RECORDS FOR THE EXERCISE Block Start

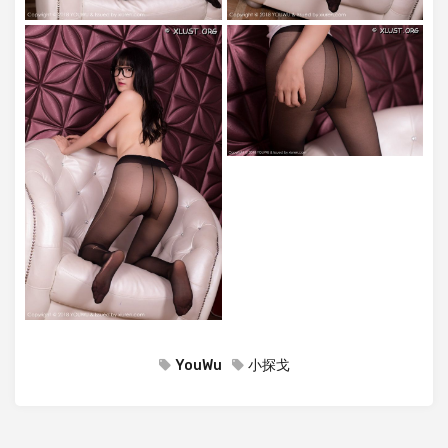
YouWu
小探戈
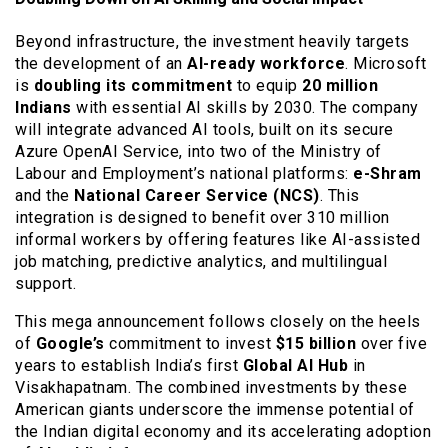
Beyond infrastructure, the investment heavily targets
the development of an
AI-ready workforce
. Microsoft
is
doubling its commitment
to equip
20 million
Indians
with essential AI skills by 2030. The company
will integrate advanced AI tools, built on its secure
Azure OpenAI Service, into two of the Ministry of
Labour and Employment’s national platforms:
e-Shram
and the
National Career Service (NCS)
. This
integration is designed to benefit over 310 million
informal workers by offering features like AI-assisted
job matching, predictive analytics, and multilingual
support.
This mega announcement follows closely on the heels
of
Google’s
commitment to invest
$15 billion
over five
years to establish India’s first
Global AI Hub
in
Visakhapatnam. The combined investments by these
American giants underscore the immense potential of
the Indian digital economy and its accelerating adoption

RECORDS FOR THE EXERCISE Block End

_EXERCISE AIM_: Copy out the text of all the entries above word for word, leaving the pictures out of your answer.

_WRITTEN RESPONSE_:
YouWu
小探戈
Beyond infrastructure, the investment heavily targets
the development of an
AI-ready workforce
. Microsoft
is
doubling its commitment
to equip
20 million
Indians
with essential AI skills by 2030. The company
will integrate advanced AI tools, built on its secure
Azure OpenAI Service, into two of the Ministry of
Labour and Employment’s national platforms:
e-Shram
and the
National Career Service (NCS)
. This
integration is designed to benefit over 310 million
informal workers by offering features like AI-assisted
job matching, predictive analytics, and multilingual
support.
This mega announcement follows closely on the heels
of
Google’s
commitment to invest
$15 billion
over five
years to establish India’s first
Global AI Hub
in
Visakhapatnam. The combined investments by these
American giants underscore the immense potential of
the Indian digital economy and its accelerating adoption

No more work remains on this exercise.